Hi,
I’m currently attending Community college to transfer to a four year University (UCLA) as a CS Major. Now let me explain my situation a bit. I have made some very bad decisions in the last 6 years, which resulted me graduating from high school late and wasting 3 years of community college. But some recent events in forced me to take a grip of my life. And for the first time in my life, my goals are clear to me. It would take me maybe year and a half more to complete my transferable classes for UC. Which would bring me to 5 years in a CC. Does UCLA consider students in my situation as a candidate? Any advice would be appreciated.
Yes, you are still a very viable candidate as they like seeing an upward trend and overcoming bad starts. It shows grit.
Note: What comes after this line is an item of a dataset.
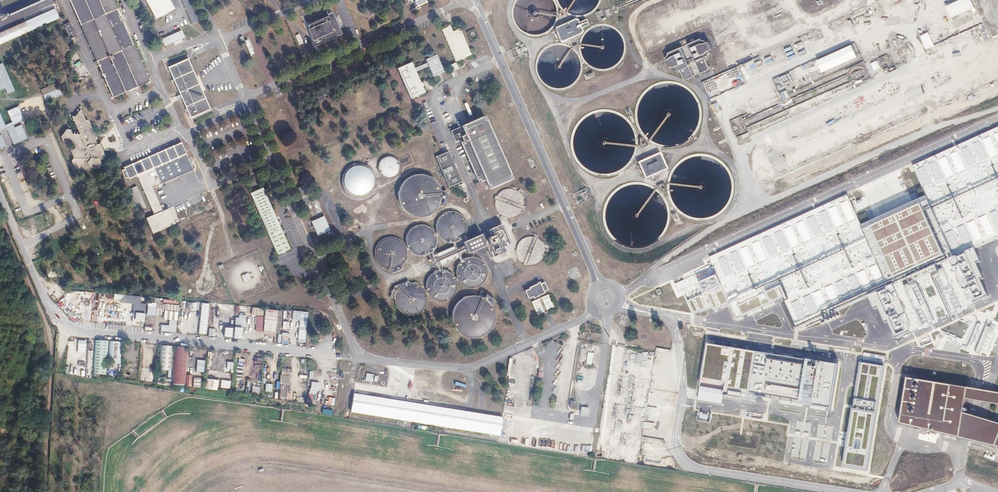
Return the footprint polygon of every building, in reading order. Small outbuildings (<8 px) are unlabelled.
[(35,1),(35,0),(0,0),(0,14),(35,1)] [(111,97),(130,89),(134,87),(148,81),(113,0),(70,0),(111,97)] [(148,6),(150,9),(155,18),(173,8),(169,0),(145,0),(148,6)] [(191,24),(200,20),(191,0),(181,0),(191,24)] [(892,5),(890,0),(884,0),(879,2),(882,9),(892,5)] [(984,25),(974,0),(950,0),(945,2),(955,25),(959,36),(984,25)] [(27,34),(60,20),(55,8),(0,32),(0,45),(27,34)] [(327,17),(308,26),(312,34),(313,36),(316,44),(336,35),(337,38),(342,35),(340,32),(333,16),(332,13),(327,15),(327,17)] [(859,16),(853,19),(856,27),(862,24),(859,16)] [(574,20),(555,27),(556,30),(554,31),(558,39),(560,39),(561,41),(580,33),(579,31),(581,30),(577,21),(575,22),(574,20)] [(69,22),(64,24),(70,37),(75,35),(76,35),(71,21),(69,22)] [(441,30),(456,62),(472,55),(461,28),(453,32),(451,26),(441,30)] [(936,47),(928,29),(924,30),(922,27),(918,29),(927,51),(936,47)] [(173,43),(174,45),(183,42),(182,38),(184,37),(181,30),(161,38),(164,46),(173,43)] [(814,36),(796,45),(799,52),(817,44),(814,36)] [(981,44),(982,44),(977,46),(980,51),(980,57),(983,56),(983,62),(986,62),(988,61),(997,61),(997,36),(981,44)] [(697,38),(665,52),(665,56),(665,58),(663,59),(666,67),(669,67),(669,68),(674,70),(677,69),(681,79),(707,68),(703,57),(706,56),(708,52),(706,49),(708,48),(705,40),(703,41),(703,40),(697,38)] [(249,40),(237,46),(255,84),(266,79),(249,40)] [(818,73),(858,57),(854,45),(813,60),(815,66),(810,68),(812,72),(817,70),(818,73)] [(730,49),(723,52),(729,66),(736,63),(730,49)] [(425,59),(433,76),(444,71),(437,54),(425,59)] [(883,68),(890,66),(886,56),(880,59),(883,68)] [(187,58),(168,67),(180,96),(182,100),(189,117),(209,109),(187,58)] [(878,60),(871,63),(874,70),(881,67),(878,60)] [(5,88),(7,94),(14,91),(3,62),(0,64),(0,90),(5,88)] [(396,68),(409,98),(424,92),(411,62),(396,68)] [(416,71),(428,66),(427,62),(415,68),(416,71)] [(449,65),(451,71),(458,68),(456,62),(449,65)] [(874,100),(915,85),(911,74),(872,88),(874,94),(872,95),(874,100)] [(46,102),(63,94),(57,82),(40,89),(46,102)] [(816,105),(829,99),(827,93),(814,99),(816,105)] [(6,128),(13,144),(27,139),(21,124),(14,127),(13,124),(47,111),(41,96),(6,109),(11,122),(4,125),(0,116),(0,130),(6,128)] [(69,141),(70,144),(68,149),(72,156),(70,160),(74,167),(86,169),(88,167),(96,167),(100,162),(99,159),(102,154),(98,143),(96,142),(92,135),(93,132),(87,119),(84,118),(80,108),(75,116),(71,115),(78,131),(77,132),(70,132),(69,129),(64,128),(59,136),(61,141),(69,141)] [(454,140),(473,185),(477,194),(482,206),(492,202),(485,186),(487,185),(489,189),(512,179),(484,114),(474,119),(470,121),(450,129),(454,140)] [(798,119),(797,132),(808,133),(808,130),(813,131),(814,127),(813,127),(814,121),(798,119)] [(916,171),(929,200),(863,228),(850,198),(712,258),(734,309),(731,310),(735,321),(786,298),(797,323),(853,299),(854,302),(890,287),(892,293),(957,265),(951,251),(997,230),(997,135),(916,171)] [(182,142),(124,167),(129,178),(136,175),(153,214),(145,218),(152,233),(175,223),(168,207),(163,210),(152,186),(193,169),(182,142)] [(658,151),(636,161),(644,178),(665,168),(658,151)] [(439,155),(434,157),(447,187),(458,182),(445,153),(444,153),(439,155)] [(378,162),(377,166),(378,169),(379,172),(381,174),(383,176),(387,177),(390,177),(393,176),(395,174),(397,171),(398,168),(398,165),(397,162),(395,159),(392,157),(389,156),(386,157),(383,158),(380,160),(378,162)] [(345,171),(342,176),(342,181),(343,185),(345,190),(348,193),(353,195),(358,196),(362,195),(367,193),(370,190),(372,185),(373,180),(372,175),(370,171),(367,168),(362,165),(357,165),(352,166),(348,168),(345,171)] [(399,187),(398,194),(399,201),(402,207),(406,211),(412,214),(419,215),(426,214),(432,211),(436,207),(438,204),(442,204),(444,189),(440,189),(440,187),(437,181),(432,177),(426,174),(419,173),(413,174),(407,177),(402,181),(399,187)] [(128,189),(135,206),(139,204),(142,209),(146,207),(137,186),(128,189)] [(264,187),(251,192),(277,253),(290,248),(264,187)] [(186,211),(189,218),(215,208),(212,201),(201,205),(201,203),(190,207),(191,209),(186,211)] [(435,220),(434,225),(434,229),(436,234),(439,238),(443,240),(448,242),(453,241),(458,239),(461,236),(464,232),(465,227),(465,222),(464,220),(463,218),(460,214),(456,211),(451,210),(446,211),(441,213),(438,216),(435,220)] [(312,217),(309,218),(316,233),(325,229),(324,226),(326,225),(324,219),(321,220),(318,214),(316,215),(312,217)] [(406,233),(404,237),(405,242),(406,247),(409,251),(413,253),(418,255),(423,255),(428,253),(432,250),(434,246),(435,241),(435,236),(434,231),(430,228),(426,225),(422,224),(417,224),(412,225),(408,229),(406,233)] [(453,245),(431,254),(435,265),(458,255),(456,252),(465,249),(466,252),(485,244),(491,256),(504,250),(502,245),(504,244),(501,235),(497,236),(496,232),(490,235),(484,238),(486,241),(484,242),(479,233),(462,241),(463,244),(454,248),(453,245)] [(83,238),(83,241),(83,243),(84,245),(86,247),(88,248),(90,249),(92,249),(94,248),(96,246),(97,244),(98,242),(98,239),(97,237),(95,235),(93,234),(91,234),(89,234),(86,235),(85,236),(83,238)] [(377,243),(375,248),(374,253),(375,258),(377,262),(380,266),(385,268),(390,269),(395,268),(399,266),(403,262),(405,258),(406,253),(405,248),(403,244),(399,240),(395,238),(390,237),(385,238),(381,240),(377,243)] [(456,264),(454,269),(454,273),(456,278),(459,282),(463,285),(467,287),(472,287),(477,285),(481,282),(484,278),(485,274),(485,269),(484,264),(481,260),(477,257),(472,256),(467,256),(463,257),(459,260),(456,264)] [(425,278),(424,283),(424,288),(426,292),(429,296),(433,299),(438,300),(443,300),(448,298),(451,295),(454,291),(455,286),(455,281),(453,277),(450,273),(446,270),(442,269),(437,269),(432,271),(428,274),(425,278)] [(708,286),(714,283),(708,271),(702,274),(708,286)] [(673,294),(693,300),(700,279),(677,272),(673,283),(676,284),(673,294)] [(244,282),(251,279),(248,273),(241,275),(244,282)] [(541,283),(525,289),(529,299),(549,291),(545,281),(541,283)] [(395,292),(394,297),(395,302),(397,307),(400,310),(404,313),(409,314),(414,313),(418,311),(422,308),(424,303),(425,299),(425,294),(423,289),(419,286),(415,283),(410,282),(405,283),(401,285),(397,288),(395,292)] [(458,298),(453,303),(449,309),(448,315),(448,322),(451,328),(456,334),(462,337),(468,339),(475,338),(481,335),(486,331),(490,325),(491,318),(491,311),(488,305),(487,304),(491,298),(479,290),(475,296),(471,295),(464,296),(458,298)] [(140,303),(141,297),(114,294),(114,298),(120,299),(119,302),(133,304),(133,311),(135,311),(134,320),(145,321),(145,315),(154,316),(156,303),(147,302),(147,304),(140,303)] [(542,296),(544,305),(551,304),(549,295),(542,296)] [(539,299),(532,302),(538,315),(545,312),(539,299)] [(206,334),(209,303),(202,302),(198,333),(206,334)] [(161,324),(160,331),(176,332),(178,304),(165,303),(164,319),(169,319),(169,325),(161,324)] [(256,316),(255,331),(280,332),(282,310),(264,309),(264,316),(256,316)] [(299,320),(298,342),(306,342),(308,311),(293,311),(292,320),(299,320)] [(239,314),(238,317),(235,317),(235,326),(245,326),(246,315),(239,314)] [(150,332),(152,326),(146,324),(144,330),(150,332)] [(224,327),(224,337),(242,338),(243,328),(224,327)] [(289,333),(278,333),(277,343),(289,343),(289,333)] [(77,352),(85,353),(86,340),(78,340),(77,352)] [(95,340),(94,374),(107,374),(107,340),(95,340)] [(108,363),(121,363),(121,341),(109,341),(108,363)] [(173,344),(160,343),(159,356),(172,358),(173,344)] [(840,364),(708,343),(700,391),(756,400),(757,396),(833,408),(840,364)] [(187,347),(175,346),(174,358),(187,360),(187,347)] [(172,358),(159,356),(158,368),(171,369),(172,358)] [(187,360),(174,358),(172,383),(191,385),(192,375),(186,375),(187,360)] [(204,372),(205,360),(197,359),(196,372),(204,372)] [(884,366),(863,362),(846,466),(867,469),(884,366)] [(128,364),(127,373),(137,373),(138,364),(128,364)] [(366,373),(365,381),(373,382),(374,374),(366,373)] [(989,390),(978,389),(909,377),(902,423),(966,439),(967,439),(997,446),(997,422),(978,416),(972,414),(967,413),(967,398),(975,400),(985,401),(997,404),(997,392),(989,390)] [(217,379),(206,378),(205,387),(217,387),(217,379)] [(230,389),(231,381),(221,379),(220,387),(230,389)] [(310,382),(309,400),(314,400),(314,392),(318,392),(319,382),(310,382)] [(356,396),(352,414),(499,436),(502,418),(356,396)] [(588,416),(589,407),(581,407),(581,416),(588,416)] [(654,427),(655,423),(646,422),(644,433),(661,435),(662,428),(654,427)] [(706,462),(792,472),(793,465),(707,454),(706,462)]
UCLA has holistic admissions so they’ll look more at what you’ve done towards the end of your time at a community college. But you’ll be competing against kids who have done well their entire time, and there are just so many spaces available. Admission is by no means a sure thing.
My point, though, is that your goal shouldn’t be to get into UCLA. It should be to land a good job in this CS field. Interviewers will be able to assess skill when they talk with you so your school pedigree isn’t as important as in some other fields where companies hiring new college grads are betting on your potential but don’t have a good way to measure it.
If UCLA ends up accepting you, great. If not the other UC and CSU schools can prepare you just fine. What you need to do is focus on good grades, taking part in student groups, and independent coding activities. I hope you’ve started doing projects on your own, both because you have interest in the field where you’re going to spend your working career and to test how strong it fit it really is.
The admit rate for CS for transfers for UCLA is 8%, and admit pool of GPA is 3.90+.